The Eshelman opinion is silent as to whether successful claimants are entitled to reimbursement for the negative tax consequences of receiving a front-pay award, as opposed to back pay awards. However, this issue was addressed inNeill v. Sears, Roebuck & Co., 108 F.Supp.2d. 443 (E.D.Pa. 2000), which was cited in Eshelman. In Neill, the trial court agreed to enhance the jury verdict for the negative tax impact of both the back- and front-pay award. Arguably, in light of Eshelman, the Third Circuit will allow the enhancement of awards for front-pay as well as back-pay to counteract negative tax consequences.
Front-pay awards, however, present special tax issues distinct from back-pay awards. First, obviously, future tax rates are not known. Also, front-pay awards are reduced to present value to reflect the time value of money — since the lump-sum award can be invested and earn interest, successful plaintiffs receive only the amount that, if invested, will yield the full amount of future damages in the year the damages would have occurred. The gross-up should be based on any tax due now on the reduced present value of the award — presumed future taxes on an award for lost future income need not be considered.

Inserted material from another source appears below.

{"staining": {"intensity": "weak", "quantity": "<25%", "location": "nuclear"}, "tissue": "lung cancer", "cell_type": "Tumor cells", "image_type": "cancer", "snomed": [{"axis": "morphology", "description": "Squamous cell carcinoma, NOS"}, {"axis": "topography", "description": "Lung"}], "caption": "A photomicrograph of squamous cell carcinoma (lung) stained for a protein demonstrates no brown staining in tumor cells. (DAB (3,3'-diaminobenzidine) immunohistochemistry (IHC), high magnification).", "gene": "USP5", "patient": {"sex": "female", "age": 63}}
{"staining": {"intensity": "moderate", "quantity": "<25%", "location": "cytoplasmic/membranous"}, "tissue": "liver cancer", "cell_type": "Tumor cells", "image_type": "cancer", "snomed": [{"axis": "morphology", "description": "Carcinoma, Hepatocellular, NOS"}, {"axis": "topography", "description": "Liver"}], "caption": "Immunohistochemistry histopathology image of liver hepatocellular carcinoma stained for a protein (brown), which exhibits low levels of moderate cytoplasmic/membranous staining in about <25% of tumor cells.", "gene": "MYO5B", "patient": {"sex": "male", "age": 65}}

The enhancement for extra tax liability in Eshelman was made by the trial court, post-trial, at the request of the plaintiff. The amount was based on an affidavit submitted to the court by her expert economist. Was the jury instructed to disregard any tax issues in arriving at its verdict? If not, the award may have been enhanced in the jury room, prior to any post-trial adjustments by the magistrate. If this was the case, the plaintiff has effectively enjoyed a double recovery. Should experts be allowed to testify to the jury as to tax consequences?
Taxes on the Enhancement
Any enhancement to an award to compensate for negative tax consequences will in itself have negative tax consequences. Obviously, as a matter of fairness, any enhancement should be molded to reflect this fact. The award should be enhanced to compensate for any extra tax liability caused by the award and the enhancement combined, not just the award. For example, assume that the excess tax burden on a lump-sum award is determined to be $5,000. If the plaintiff is in the 33 percent tax bracket, the plaintiff would need an award of $7,463 in order to be made whole.
These are a few of the questions and issues that arise when we look at the problem of making a plaintiff whole in terms of tax liability. We are sure, as courts further address this issue, more issues will arise. Meanwhile, plaintiffs making claims, defendants trying to value demands and parties involved in settlement negotiations now should pay particular attention to tax issues.